The project has fully achieved its objectives and milestones for the period. In details,
• Task 1 proposed optimal video quality allocation to reduce the required bandwidth of traffic video transmission without noticeable visual quality degradation. Specifically, the fellow first conducted a comprehensive survey on the existing Quality of Experience (QoE) model for video services, which can be classified into subjective test, objective quality model, and data-driven quality model. Then the fellow proposed to allocate dif-ferent qualities to different macroblocks within the traffic monitoring video to reduce the required bandwidth without noticeable visual quality degradation, which conforms to the feature of the human visual system and the network bandwidth constraints.
Related research results have been published in IUCC 2021.
R. Zhang, X. Zhang*, P. Guo, Q. Fan, H. Yin, and Z. Ma, "QoE Models for Online Video Streaming," 20th International Conference on Ubiquitous Computing and Communications (IUCC/CIT/DSCI/SmartCNS), London, United Kingdom, pp. 32-39, 2021.

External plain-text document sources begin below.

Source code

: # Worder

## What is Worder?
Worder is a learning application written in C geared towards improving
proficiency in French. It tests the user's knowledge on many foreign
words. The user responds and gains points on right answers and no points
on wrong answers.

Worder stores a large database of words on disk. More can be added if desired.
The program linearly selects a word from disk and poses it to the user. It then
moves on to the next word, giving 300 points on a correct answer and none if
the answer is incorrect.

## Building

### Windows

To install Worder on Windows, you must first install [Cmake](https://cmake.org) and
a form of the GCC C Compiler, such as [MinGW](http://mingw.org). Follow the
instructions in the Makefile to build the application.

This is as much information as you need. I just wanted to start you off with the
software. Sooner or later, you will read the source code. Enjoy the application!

• Task 2 proposed neural end-to-end video processing to enhance video quality under bandwidth-limited networks. Specifically, the fellow proposed a residual neural network-based collaborative video processing (CVP) system to trade the computational capability at client-end for QoE improvement via a learned resolution scaling system. Then the fellow proposed a novel raw image-based video analysis framework to perform high-level semantic understanding and low-level compression using RAW images, further reducing the required bandwidth for RGB-based video streaming.

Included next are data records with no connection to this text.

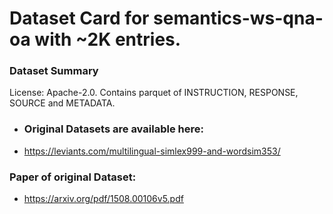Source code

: # Dataset Card for semantics-ws-qna-oa with ~2K entries.

### Dataset Summary

License: Apache-2.0. Contains parquet of INSTRUCTION, RESPONSE, SOURCE and
METADATA.

- ### Original Datasets are available here:

- https://leviants.com/multilingual-simlex999-and-wordsim353/

### Paper of original Dataset:

- https://arxiv.org/pdf/1508.00106v5.pdf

Related research results have been published in IEEE TMC 2023.
W. Miao, G. Min, X. Zhang*, Z. Zhao, J. Hu. Performance Modelling and Quantitative Analysis of Vehicular Edge Computing With Bursty Task Arrivals. IEEE Transactions on Mobile Computing 22(2): 1129-1142 (2023)
• Task 3 designed adaptive video bitrate by using a reinforcement learning-based method, thus accommodating the unexpected network dynamics and guaranteeing users’ QoE. Specifically, the fellow first introduced a lightweight and scalable framework called DMS, for accurate statistical latency measurement on the Internet. Based on the accurate network awareness, the fellow proposed a lightweight Deep Reinforcement Learning (DRL)-based approach to enhance the quality of the video ingestion process of a traffic monitoring system by adjusting the video bitrate adaptively in a real-time manner.
Related research results have been published in IEEE TII 2022 and ACM TOSN 2022.
X. Zhang, G. Min, Q. Fan, H. Yin, D. O. Wu, Z. Ma. A Light-Weight Statistical Latency Measurement Platform at Scale. IEEE Trans. Ind. Informatics 18(2): 1186-1196, 2022.
X. Zhang, Y. Zhao, G. Min, W. Miao, H. Huang, Z. Ma. Intelligent Video Ingestion for Real-time Traffic Monitoring. ACM Trans. Sens. Networks 18(3): 47:1-47:13, 2022.
• Task 4 mainly adopted the results obtained in Task 1 to Task 3 and developed an AI-empowered metaverse prototype for smart cities and beyond. The prototype can provide immersive and personalized experiences to users, thus can accommodate various prospective applications, ranging from smart cities, online education, healthcare, and manufacturing, to real estate.
Related research results have been published in IEEE Communication Magazine 2023.
X. Zhang, G. Min, T. Li, Z. Ma, X. Cao, S. Wang. AI and Blockchain Empowered Metaverse for Web 3.0: Vision, Architecture, and Future Directions. IEEE Communication Magazine 61(8): 60-66, 2023.